A Quiet Takeover Of How You Spend
A growing number of everyday experiences—tables at hot spots, hotel stays, and even the car ride to a restaurant—are moving through reservation and discovery platforms owned by the same credit card issuer you use to pay. The trend is not about one flashy perk; it’s about weaving dining, travel, and loyalty into a single ecosystem that rewards long-term usage of a single card.
Industry watchers say amex bought resy. chase signals a broader shift in how card issuers control the customer journey, from discovery to payment and beyond. The moves are reshaping not just what cardholders can access, but how rewards are earned and consumed.
Timeline Of Key Moves
American Express integrated the restaurant reservation platform Resy into its mobile app after acquiring it in 2019, turning coveted seating into a rewards-enabled feature for cardholders. The strategy was an early indicator of how hospitality tech would tether directly to a major payments network.

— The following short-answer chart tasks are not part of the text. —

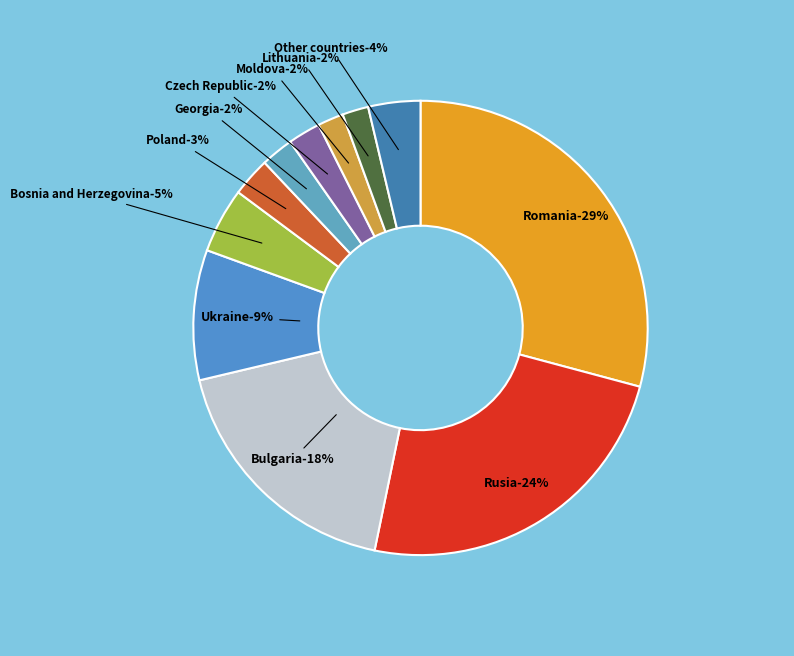

What percentage do Other countries and Lithuania together represent?

5.6%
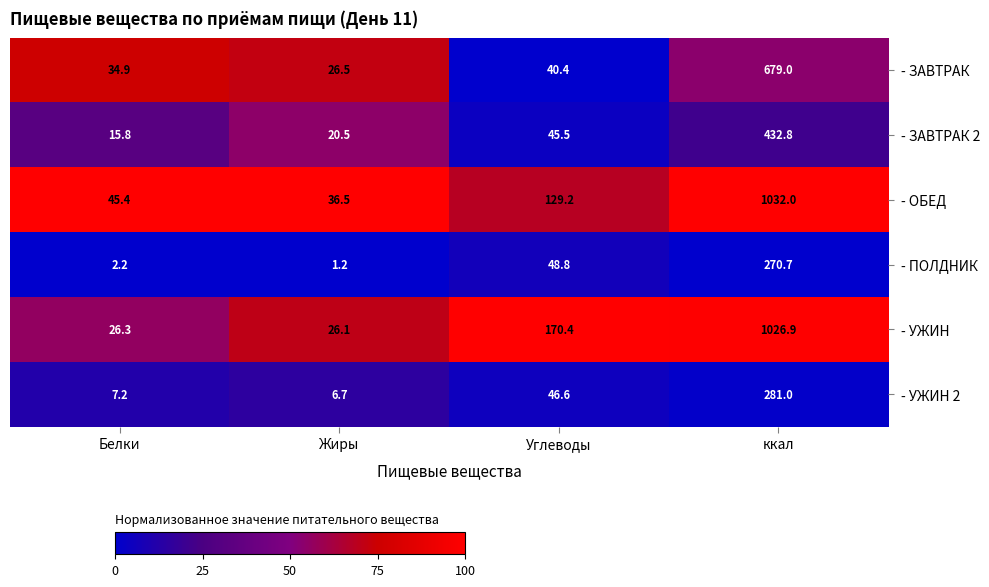

Count the number of data series in this chart.

6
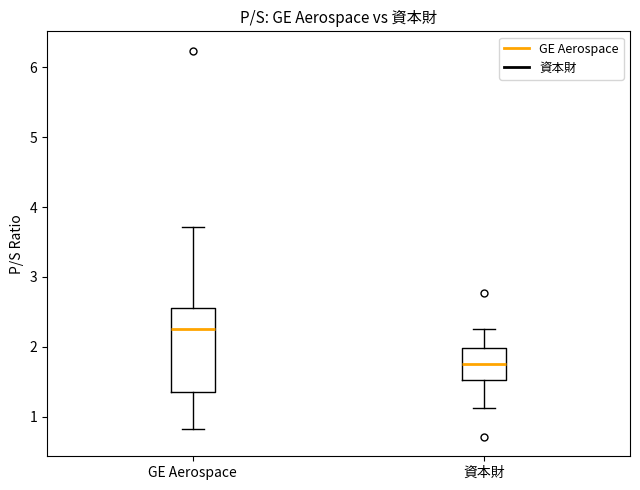

Which box has the lowest median line?

資本財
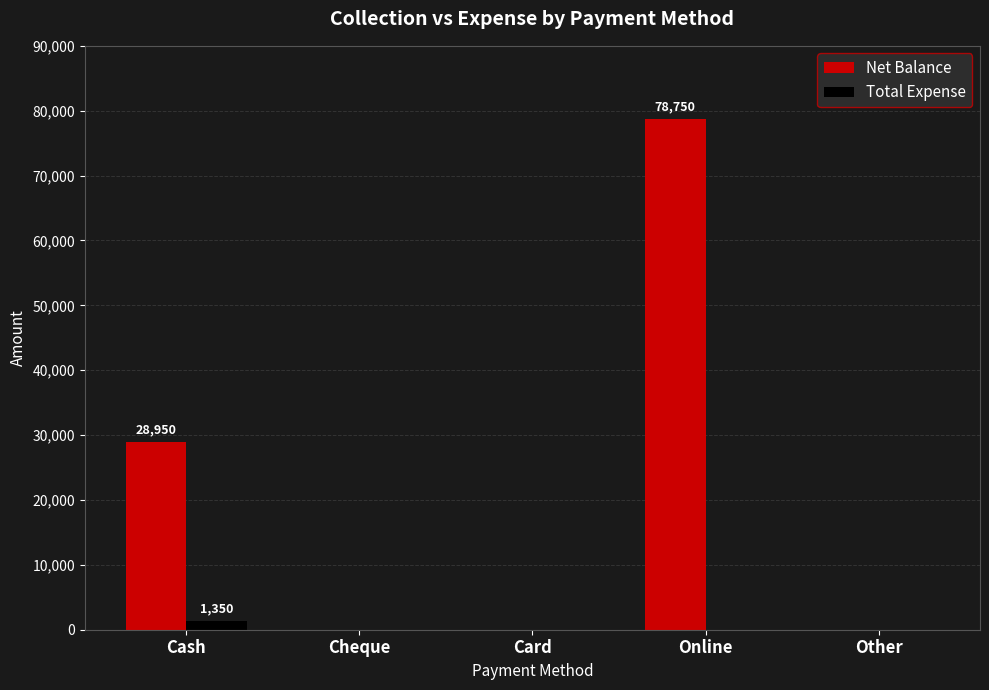

Which series changed the most between Cheque and Online?

Net Balance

- 2021: Chase buys The Infatuation, expanding dining discovery and content access within its Sapphire lineup.
- 2024: AmEx pays about 400 million dollars for Tock, extending control over reservations, events, and dining experiences.
These steps sit alongside a broader web of perks: pre-sales, exclusive events, and curated experiences that make card memberships feel more like private clubs than simple payment cards.
What It Means For Cardholders
For consumers, the day-to-day impact is tangible. Reservations routed through partner platforms can come with early access, seat guarantees, and waived fees when booked with a branded card. The end result is a tighter loop between where you spend and what you get in return.

- By Invitation Only events, Platinum and Centurion experiences, and dining collections with top chefs are now embedded in the AmEx rewards ecosystem.
- Chase Sapphire Reserve members gain access to branded lounges, film panels, and curated dining events linked to festivals and airports nationwide.
- OpenTable collaborations and The Infatuation-curated lists help steer where cardholders dine, with exclusive reservations and content baked into the experience.
The phrase amex bought resy. chase has entered boardroom shorthand for a broader strategy to blend hospitality tech with rewards programs.
Market Impact And Industry Reactions
These moves symbolize a shift from isolated perks to an integrated hospitality platform for card issuers. The objective is simple: keep customers anchored in a single ecosystem, reducing the lure of switching banks when a better price surfaces elsewhere.
Regulators may scrutinize increased concentration if competitive dynamics tilt too far toward one issuer in a given market. Still, investors have rewarded the approach with stronger retention metrics and higher cross-category spend, helping issuers justify continued investments in hospitality tech.
As one fintech analyst puts it: 'This is not just about perks; it is about owning the customer journey from reservation to payoff.'
Numbers You Should Know
- Dining category spending on AmEx cards topped about 100 billion dollars in 2024.
- The Infatuation expansion under Chase includes exclusive access and events across multiple markets since the 2021 acquisition.
- Sapphire lounges have grown to dozens of locations in major airports across the United States.
Looking Ahead
As consumer spending patterns evolve, more card issuers may explore similar integrations that fuse dining, travel, and rewards into a single app and loyalty framework. The next wave may hinge on privacy, data sharing, and how regulators respond to increased control by a few players.
Industry observers note amex bought resy. chase is a shorthand for a broader trend that could redefine how people shop for experiences. The era of modular perks is giving way to a connected, card-centered experience where reservations, discovery, and rewards live under one roof.